(What is expected): Carry the CapMan Wealth interview below forward, picking up right after its last sentence.

(Passage provided):
Skip to content
Grit Brand images 02 11MAR2026 2
11 min read

A conversation with CapMan Wealth

Manager insight

CapMan Mikael ja Jonatan

“You could tell a five-year-old that we try to distinguish the most skilled investors from the lucky ones. Everyone finds a way to present their own product as superior; our task is to uncover where the good returns have come from…” says Mikael and Jonatan from CapMan Wealth. CapMan Wealth serves as the asset management arm of the CapMan Group and as the portfolio manager of two AIFs, for which GRIT acts as the AIFM. One of the funds invests in global private credit, whereas the other has exposure to companies whose core business is centralized on tackling ESG-related issues. Roughly two and a half years after the launch of the formerly mentioned fund with GRIT, we sat down with Mikael Löfberg, Chief Investment Officer and Jonatan Lehtinen, Portfolio and Fund Selection Manager, to discuss their fund selection process, the rise of private credit, their strategies and what sets them apart.

Reputation and Relationships

CapMan Wealth focuses on independent asset management and regards itself as a buy-side investor. “From the beginning, the idea was not to build our own liquid equity or credit funds, instead we wanted to remain fully independent,” the duo says. Instead of selling in-house products, they focus on identifying the best external funds for their investors. When Mikael and Jonatan joined CapMan Wealth around the same time a decade ago, they had the chance to build something from the ground up. Mikael brought valuable private markets experience from Deutsche Bank, along with a strong understanding of private market infrastructure.

(Data block):
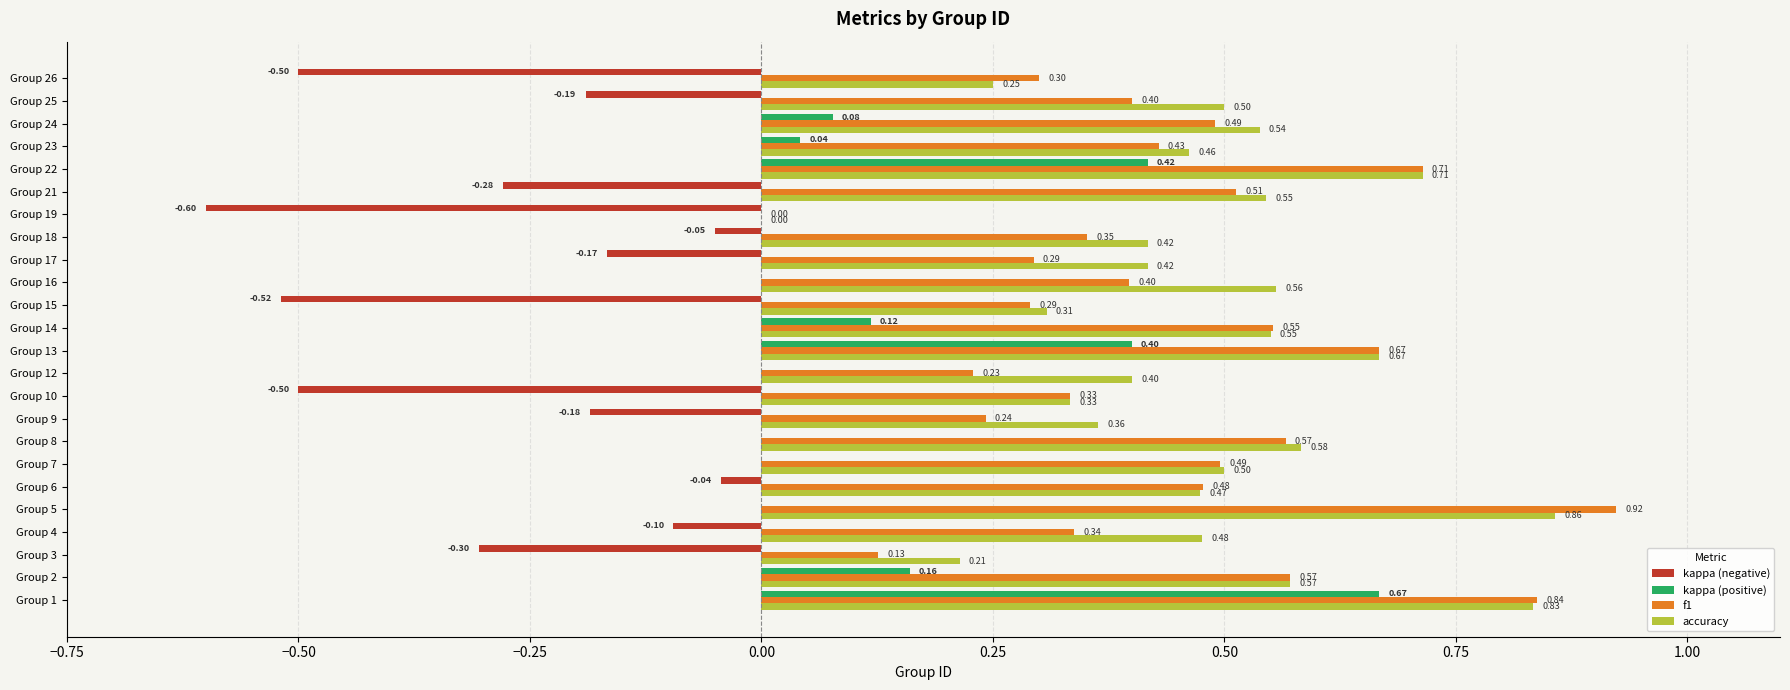

Which series has the largest range (max minus min)?

f1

(Task output):
As mentioned, a large part of Mikael’s and Jonatan’s work is devoted to identifying the best funds to invest in, which means spending a significant amount of time meeting different fund managers. After meeting hundreds of international managers over the years, the duo has gathered valuable insights into the fund management industry. “Networks are extremely important in this business. When we started out, we were less well known and counterparties would ask, ‘Where are you calling from and who are you?’ Today, however, we are much better known in the market,” says Mikael. Now things look very different compared to when CapMan Wealth began its business: the duo is frequently invited to take part in panel discussions; they attend major events and connect with other respected investors. Even though they are not the largest players in the market, they receive daily calls from international managers, e.g. from London, looking to present their products to the duo. On average, they meet around 150-200 external fund managers each year, giving them broad insight into global trends and developments across the fund management industry. “Engaging in thoughtful discussions with international investors who are not active in Finland gives us valuable perspectives on other managers in the market. These exchanges also deepen our understanding of what is going on globally and help us evaluate different opportunities,” says Mikael.

Even though the pair regard networking as one of the most important tasks in their business, the duo is very critical about their time management and who they invest in. “We always work in the best interest for our investors. We don’t have time for fancy lunches or rounds of golf with managers. We want to maximize our time understanding the fund managers and their products” says Mikael, “although sometimes gaining access to the best teams and funds requires networking. Around one third of the funds in our portfolio are access constrained, meaning that they do not allow access to new investors. In those types of situations, you sometimes need to navigate to gain access to the best unit classes” Jonatan adds.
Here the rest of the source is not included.